WHAT IS REQUIRED
Please put the listing below into a two-column CSV with the headers input and output, one row for each text and its answer, each in a single quoted field with line breaks replaced by spaces. Leave the pictures out of the result.

SOURCE DATA

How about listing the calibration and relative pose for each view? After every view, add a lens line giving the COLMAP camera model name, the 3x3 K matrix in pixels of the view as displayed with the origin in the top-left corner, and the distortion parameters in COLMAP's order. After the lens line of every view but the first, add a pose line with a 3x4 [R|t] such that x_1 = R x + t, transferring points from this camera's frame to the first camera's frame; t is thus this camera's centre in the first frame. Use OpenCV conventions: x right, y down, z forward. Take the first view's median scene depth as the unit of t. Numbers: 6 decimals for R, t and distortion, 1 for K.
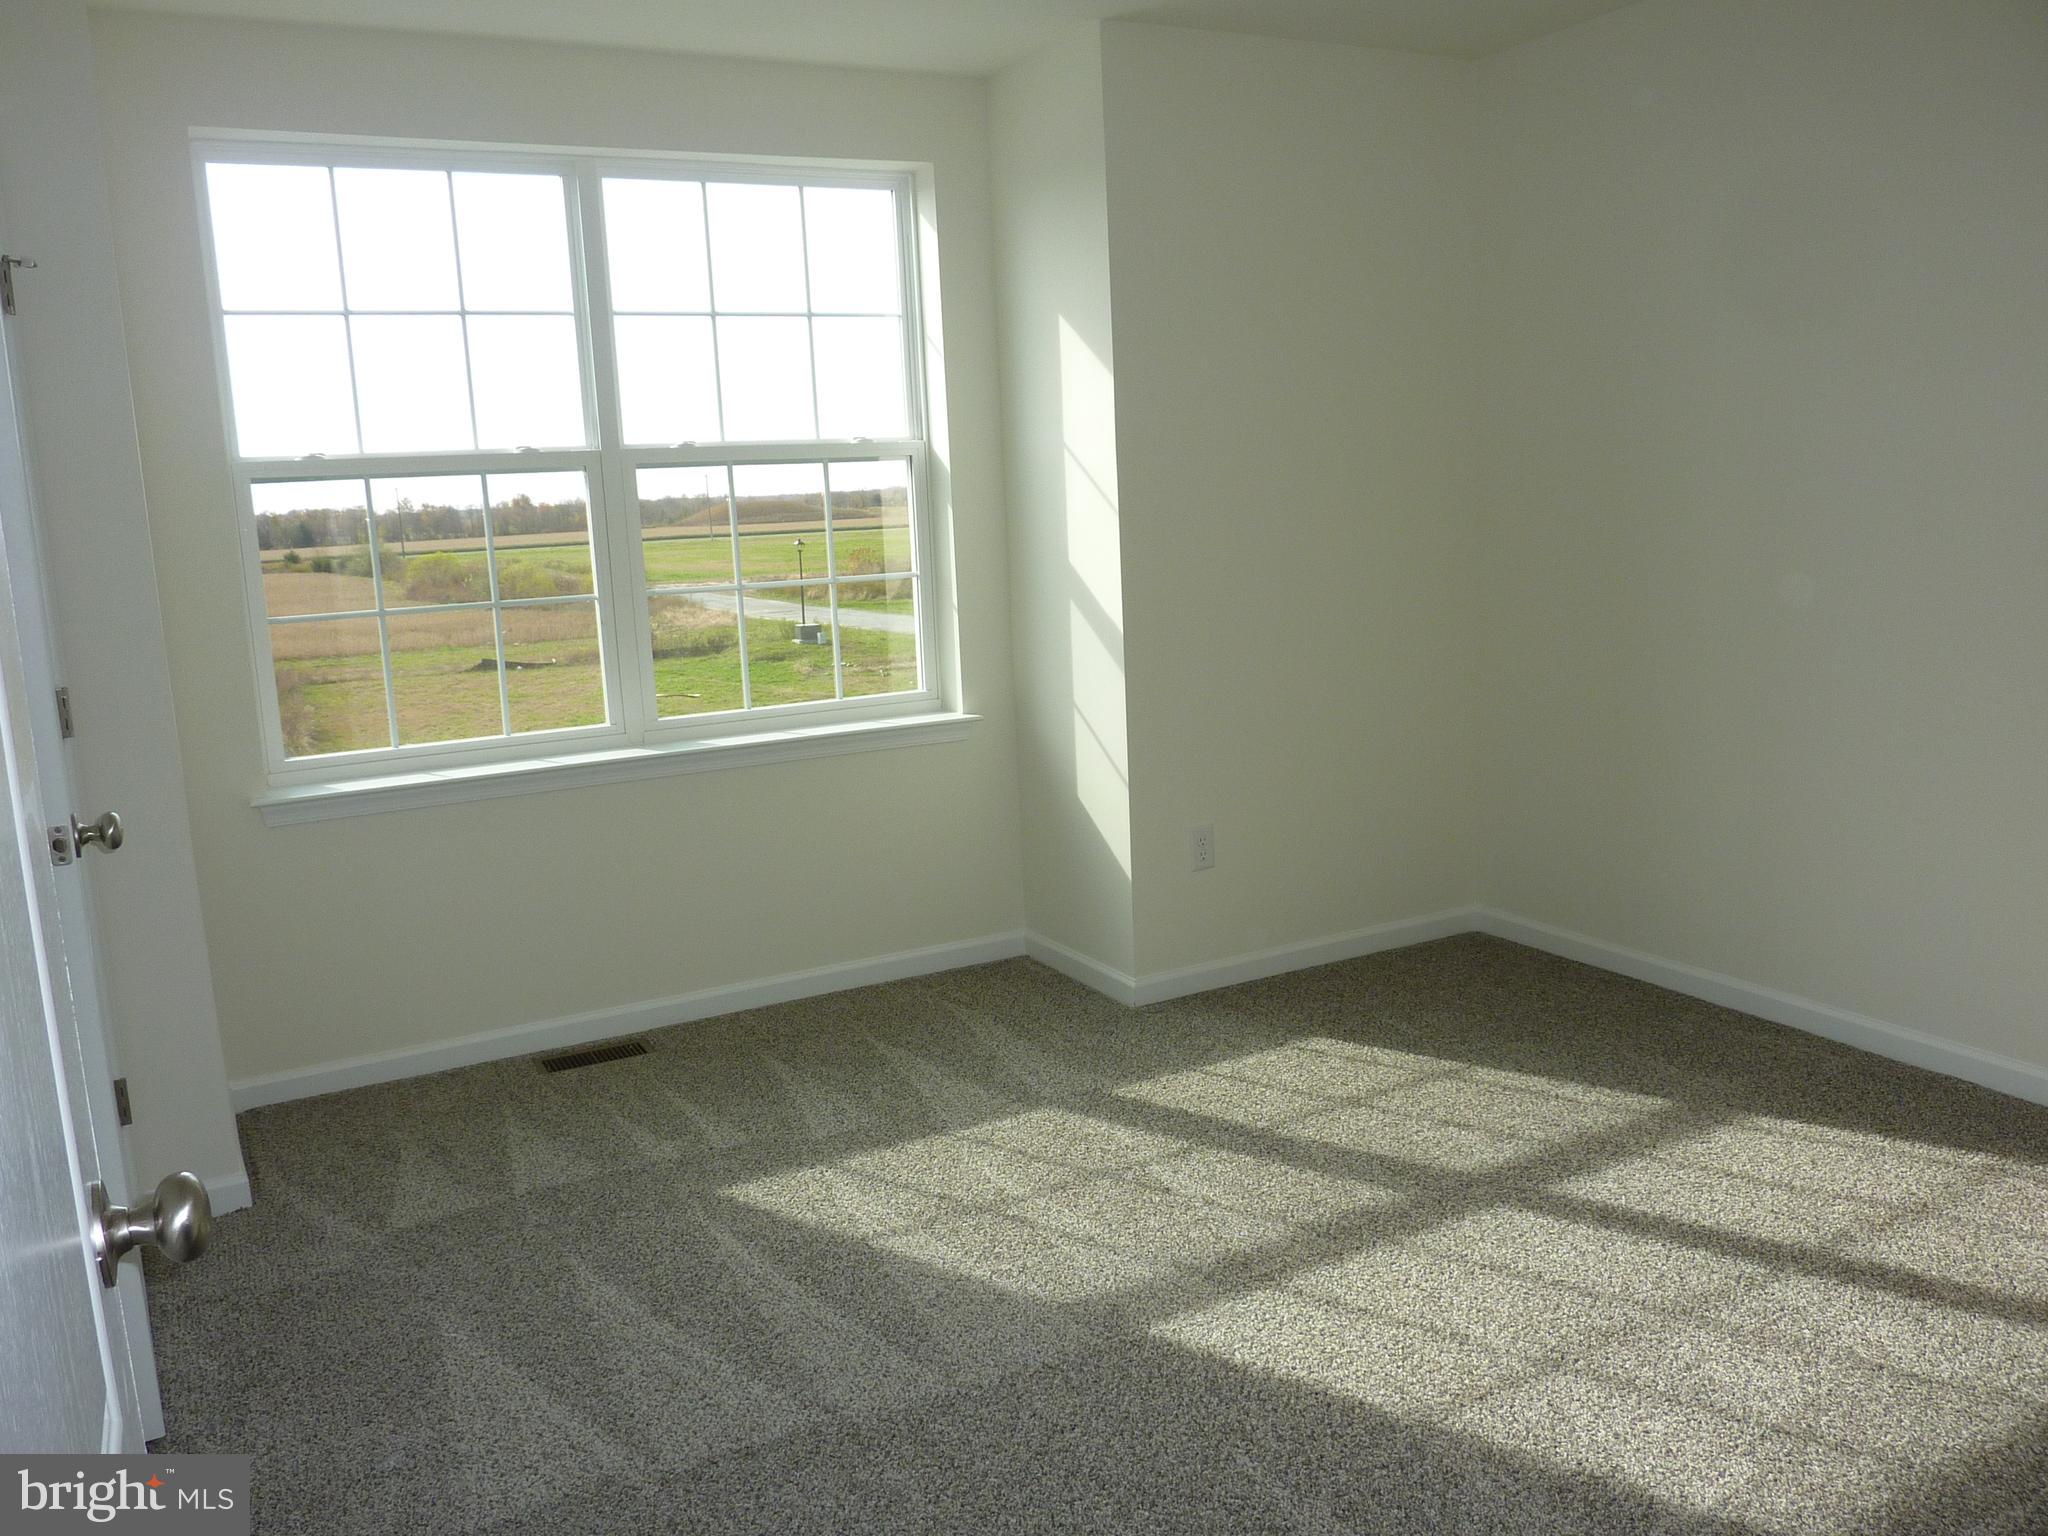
lens RADIAL K [[1550.7, 0, 1024.0], [0, 1550.7, 768.0], [0, 0, 1]] dist [-0.031593, -0.001148]
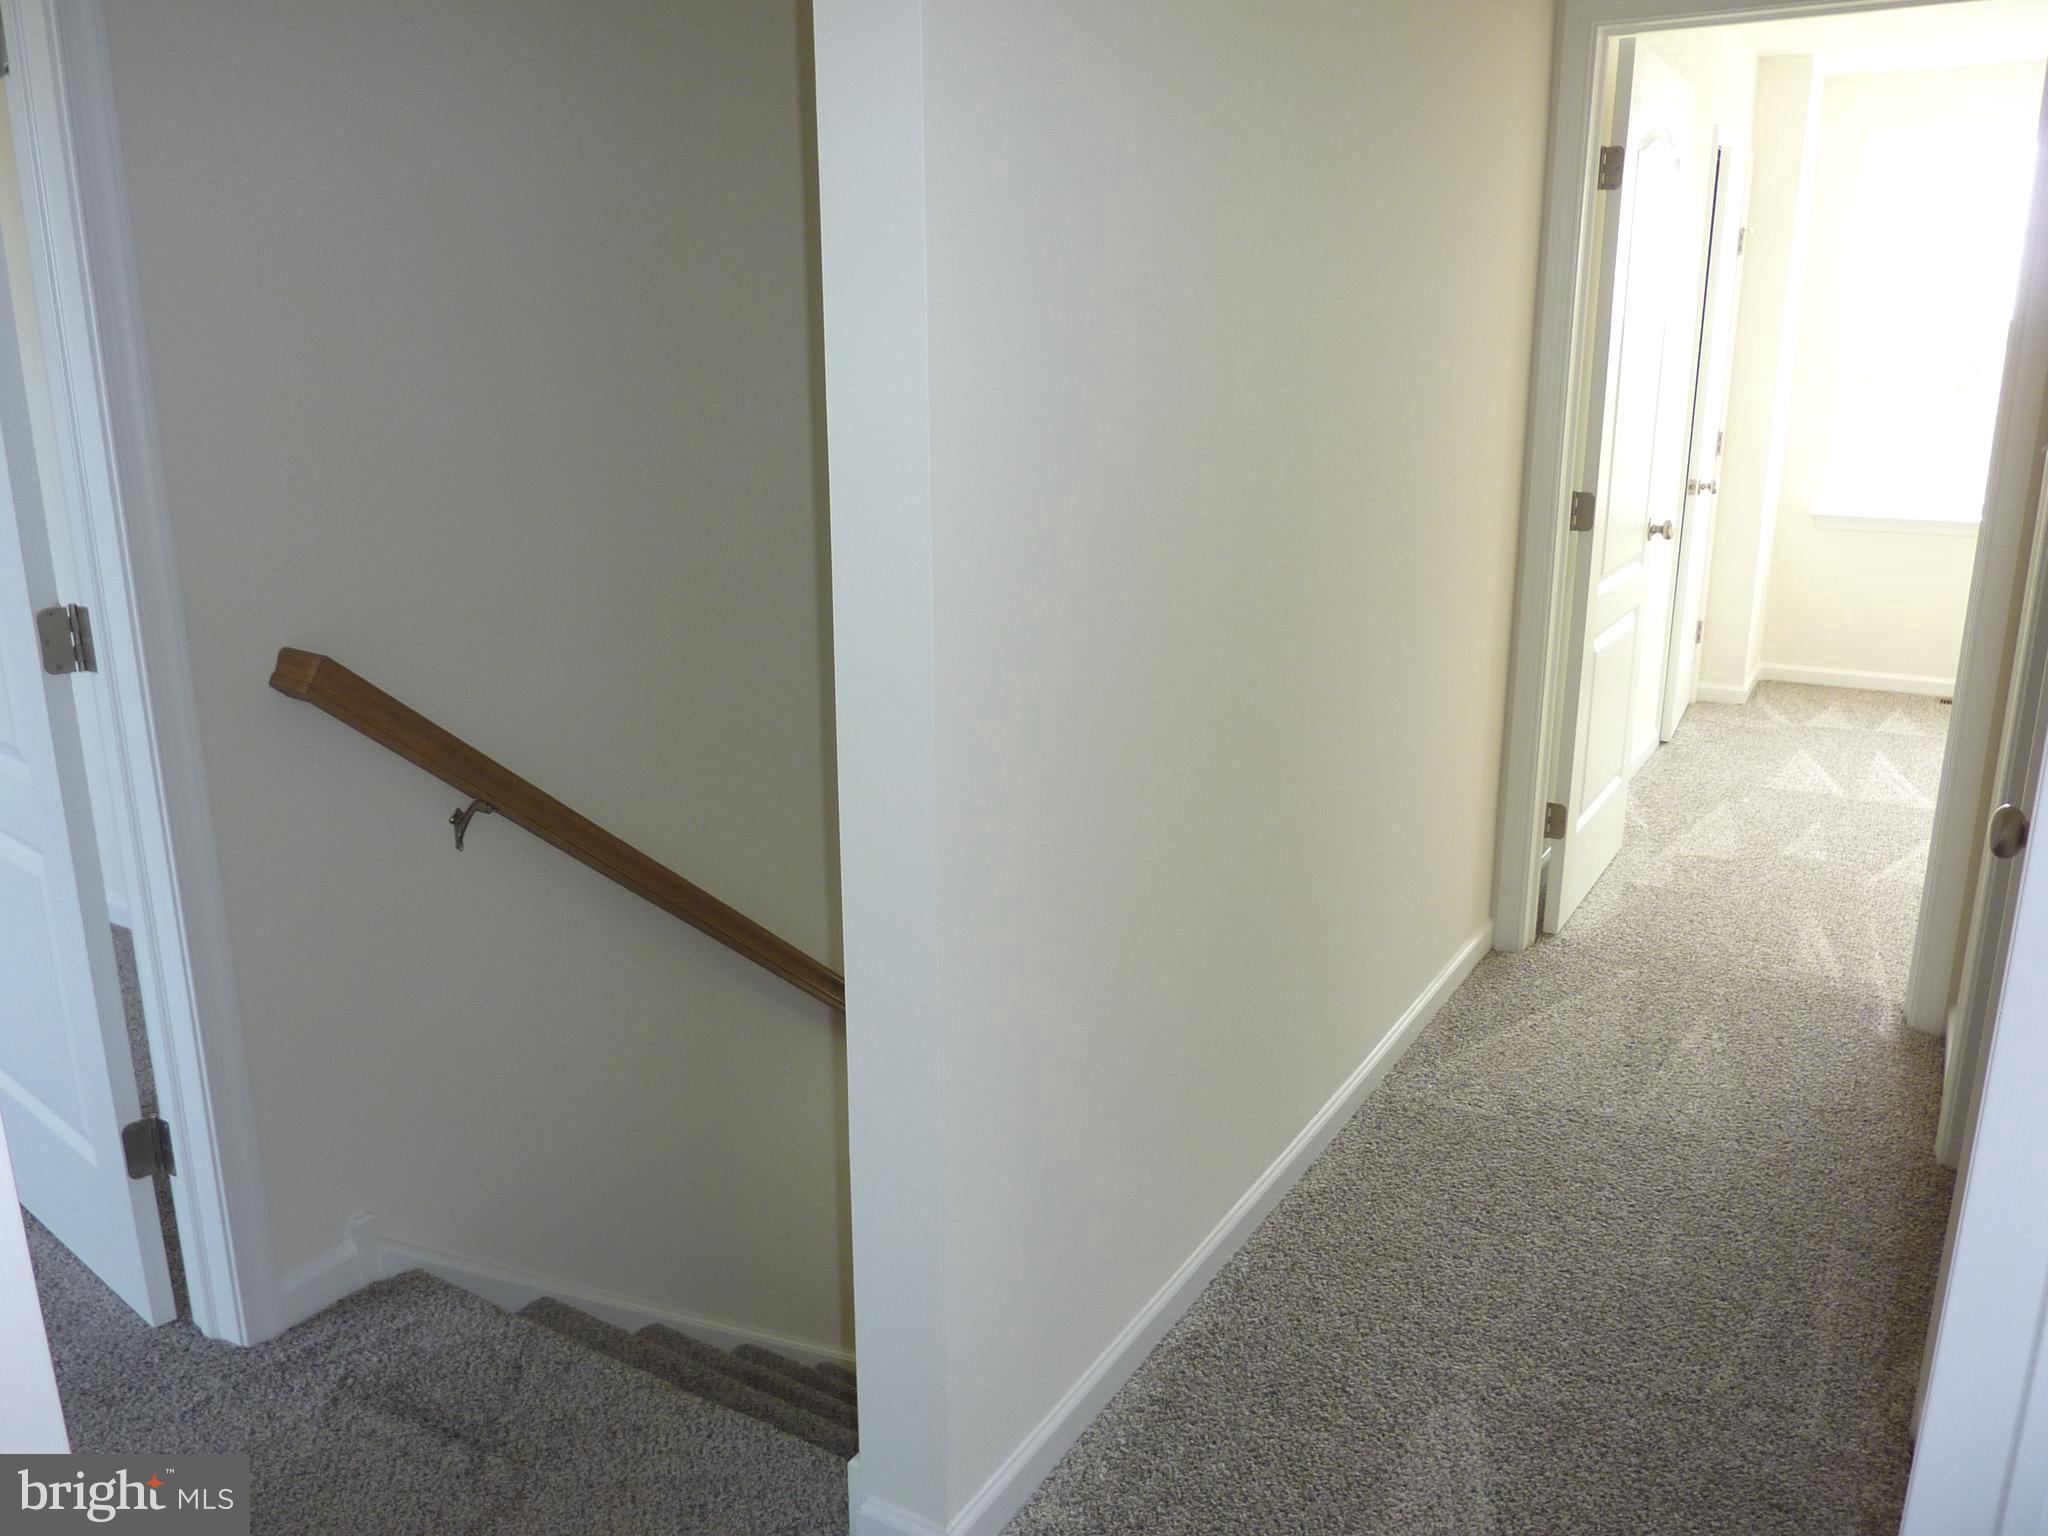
lens RADIAL K [[1550.7, 0, 1024.0], [0, 1550.7, 768.0], [0, 0, 1]] dist [-0.031593, -0.001148]
pose [[0.503680, 0.262085, -0.823176, 0.666481], [-0.165608, 0.964491, 0.205746, 0.106266], [0.847869, 0.032694, 0.529198, -0.814175]]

RESULT OF THE TASK
input,output
"How about listing the calibration and relative pose for each view? After every view, add a lens line giving the COLMAP camera model name, the 3x3 K matrix in pixels of the view as displayed with the origin in the top-left corner, and the distortion parameters in COLMAP's order. After the lens line of every view but the first, add a pose line with a 3x4 [R|t] such that x_1 = R x + t, transferring points from this camera's frame to the first camera's frame; t is thus this camera's centre in the first frame. Use OpenCV conventions: x right, y down, z forward. Take the first view's median scene depth as the unit of t. Numbers: 6 decimals for R, t and distortion, 1 for K.","lens RADIAL K [[1550.7, 0, 1024.0], [0, 1550.7, 768.0], [0, 0, 1]] dist [-0.031593, -0.001148] lens RADIAL K [[1550.7, 0, 1024.0], [0, 1550.7, 768.0], [0, 0, 1]] dist [-0.031593, -0.001148] pose [[0.503680, 0.262085, -0.823176, 0.666481], [-0.165608, 0.964491, 0.205746, 0.106266], [0.847869, 0.032694, 0.529198, -0.814175]]"